Tobacco is a Dirty Habit We’re Not Quite Ready to Kick
Northwest Florida has a troubling love affair with tobacco.
County-level reports of smoking habits from 2002-13 consistently show that residents of Escambia, Santa Rosa, Okaloosa and Walton counties are 20-40 percent more likely to smoke tobacco than individuals from other parts of the state.
In 2013, smoking prevalence in these four counties ranged between 22.4-23.6 percent compared to a state average of only 16.8 percent. The figure below displays the prevalence rates for our four-county area of interest as well as both state and national rates using data from the Behavioral Risk Factor Surveillance System, a survey designed to collect information on individual risk behavior and preventative health practices.

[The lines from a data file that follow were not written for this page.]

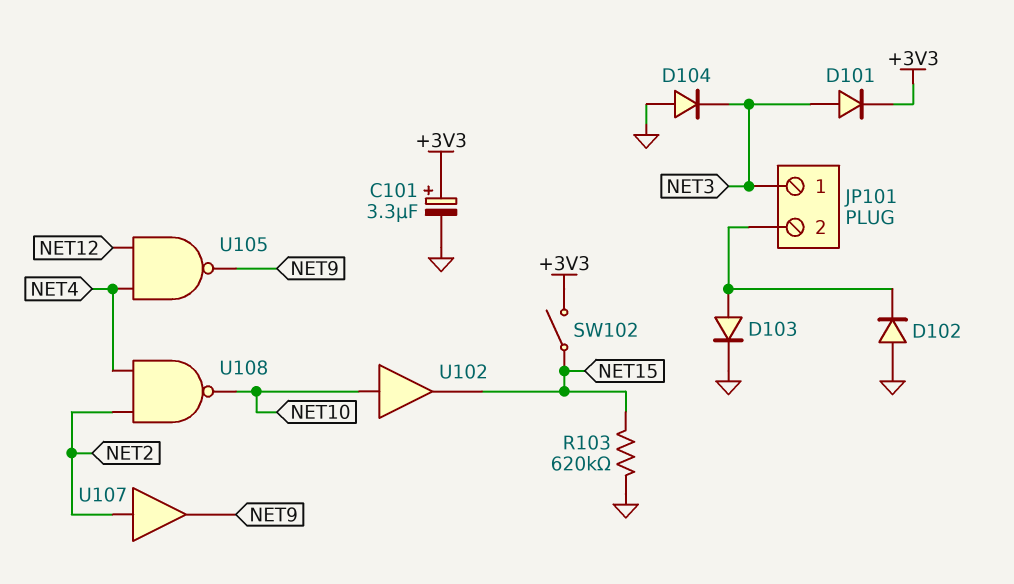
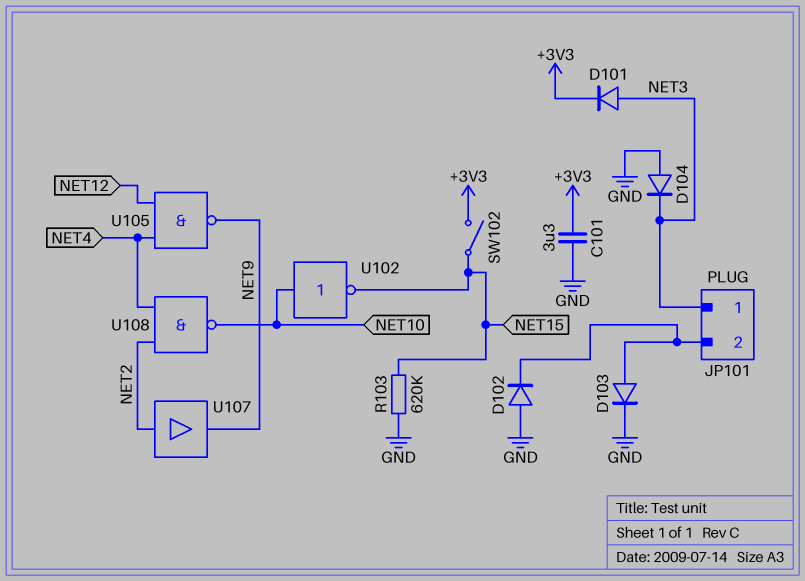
C101: 3.3uF (plus +3V3, minus GND) -> 3.3uF (+3V3, GND)
U102: buffer (in NET10, out NET15) -> NOT (in NET10, out NET15)

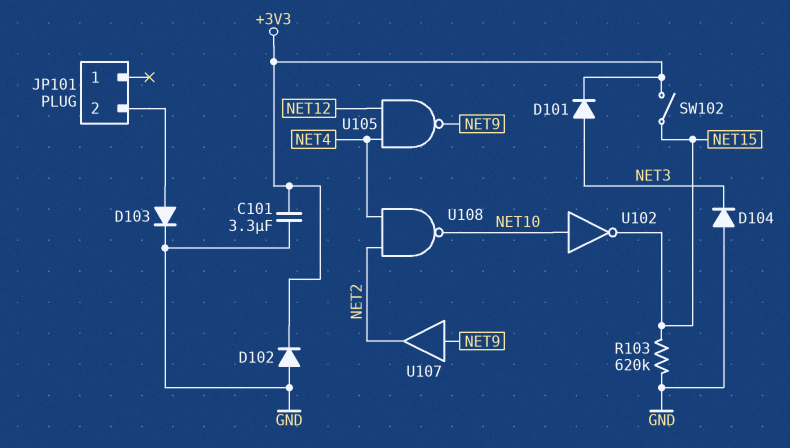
D102: diode (A GND, K JP101/2) -> diode (A GND, K +3V3)
JP101 pin 1: NET3 -> none
U107: buffer (in NET2, out NET9) -> buffer (in NET9, out NET2)

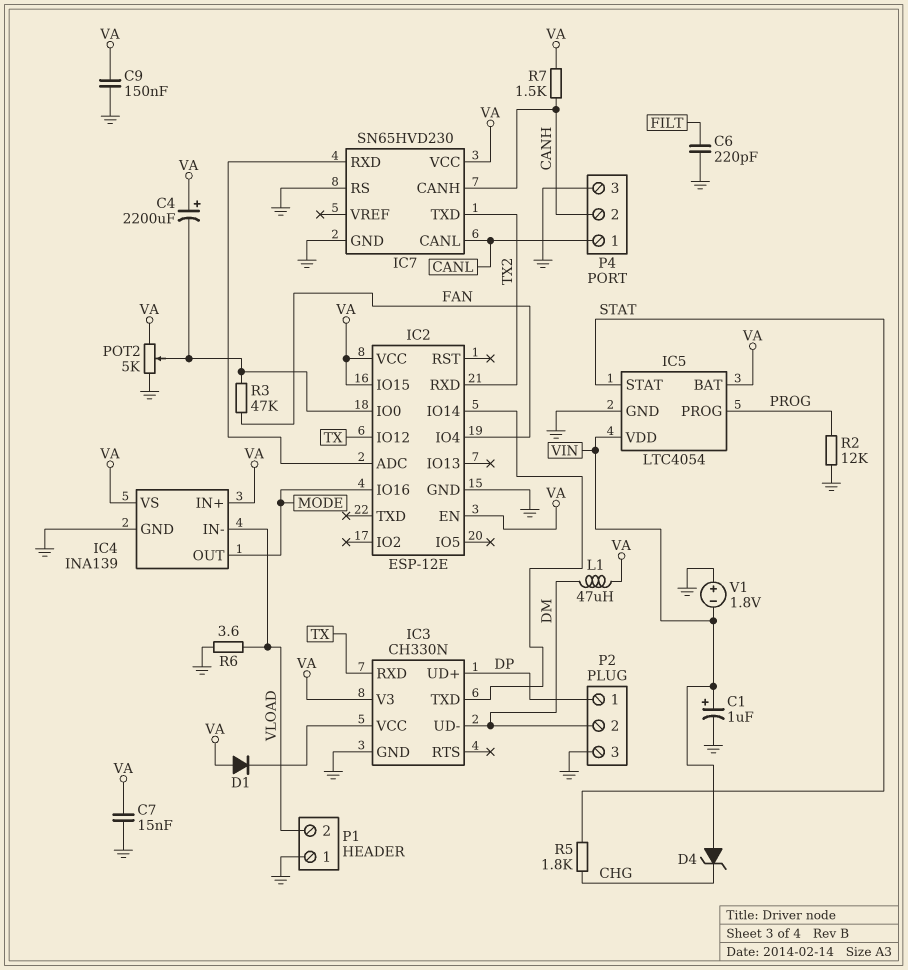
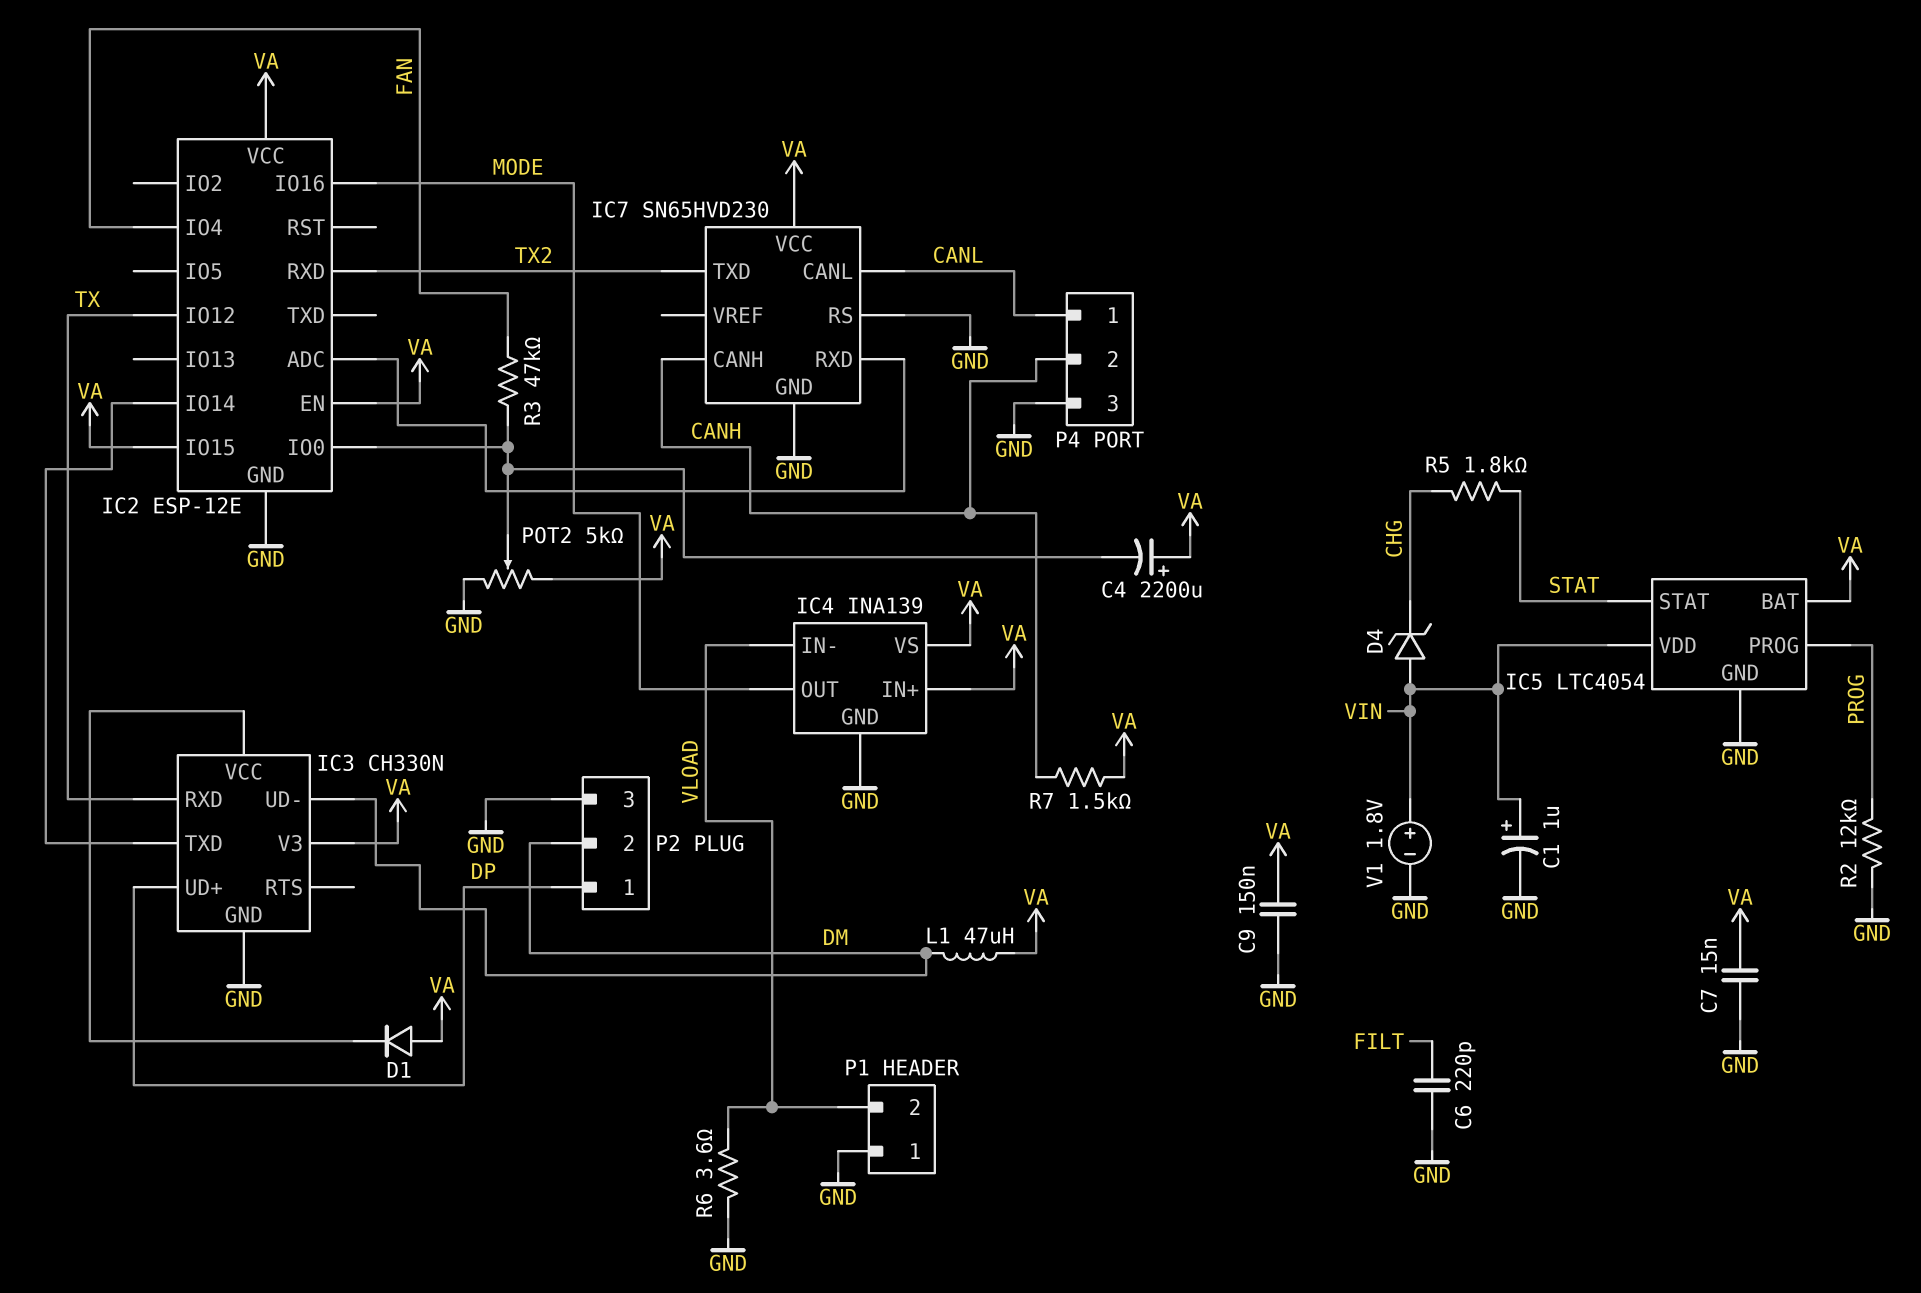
V1: 1.8V (plus GND, minus VIN) -> 1.8V (plus VIN, minus GND)

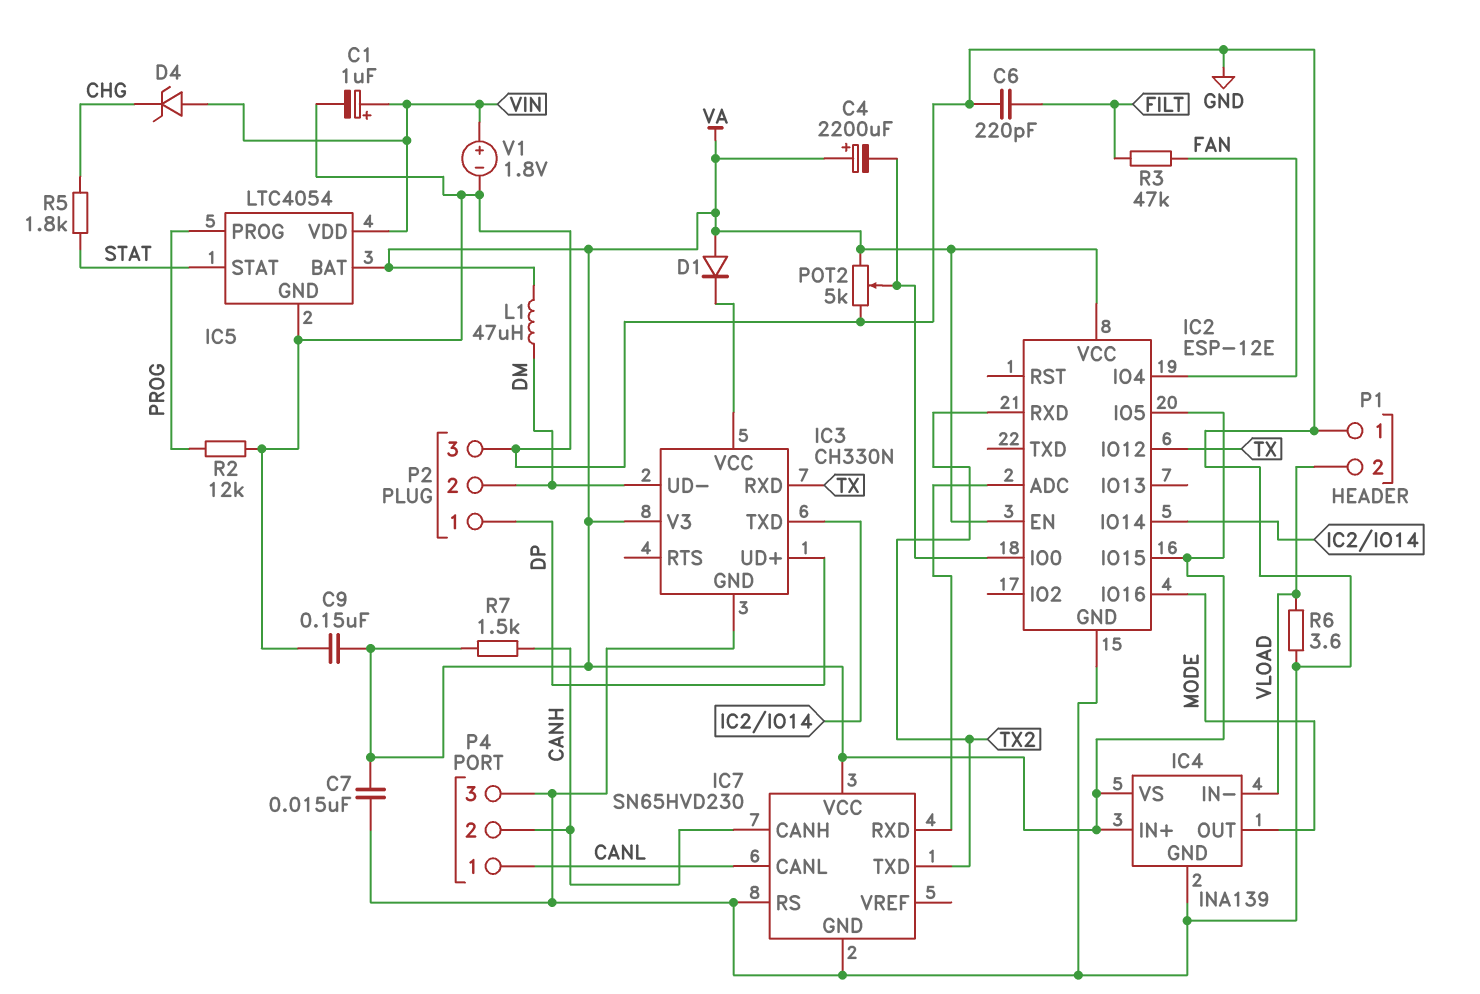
IC2 pin IO5: none -> VA
R3: 47k (FAN, IC2/IO0) -> 47k (FAN, FILT)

Note: The weighting method used to generalize prevalence rates was changed in 2011 with the addition of cellular telephone responses.
While the overall prevalence rates for our area have been steadily decreasing since 2002, no progress has been made in catching up to either the state or national rates. Surprisingly, men can’t be singled out as the driving force behind these findings.
Across all four counties, both women and men are more likely to smoke than their same-gender counterparts from other areas in the state. In Okaloosa County, women are actually more likely to smoke cigarettes than men.
It is fairly common knowledge that smokers are more likely to develop cancer, chronic obstructive pulmonary disease and die at a younger age than non-smokers. The dangers of secondhand smoke are also fairly well publicized.
However, perhaps the most damaging effect of smoking may be that it induces others to also pick up the habit. Recent research on parental and child smoking show that parental smoking is associated with a much higher likelihood of children picking up the habit, confirming the theory that children often “do what they see.”
Evidence from the 2012 and 2014 Florida Youth Tobacco Surveys supports these findings. Students from Escambia, Santa Rosa and Walton counties were more likely to have smoked cigarettes in the past 30 days than those from the rest of the state. In 2012, Walton County students were twice as likely as those from the rest of the state (12.2 percent versus 6.1 percent) to have smoked a cigarette over the past 30 days. Okaloosa County can celebrate reducing cigarette usage by more than 50 percent between 2012 and 2014 (and now below the state average).
Source: Centers for Disease Control and Prevention.
While the current data can’t directly link child to parent smoking habits, a few factors point to that as a likely cause. Middle- and high-schoolers from Escambia, Santa Rosa and Walton counties are more likely to respond that smoking is allowed in the house, and more students were exposed to secondhand smoke during the past seven days from all four Northwest Florida counties when compared to the rest of the state. Unless something is done to fix this trend, the data suggest cigarette usage in Northwest Florida will likely remain higher than the state average for the foreseeable future.
One possible solution is to get parents to stop smoking before their children reach adolescence. A 2009 study published in Pediatrics found that youth aged 12-17 whose parents had quit smoking were no more likely to pick up smoking that those born to parents who had never smoked. Targeting key demographic groups such as this may allow policy makers to make the most of their money spent on smoking cessations. We can think of it as an investment in the future with the ability to start seeing dividends right away.
John Hartman is an economist with the Haas Center at the University of West Florida in Pensacola.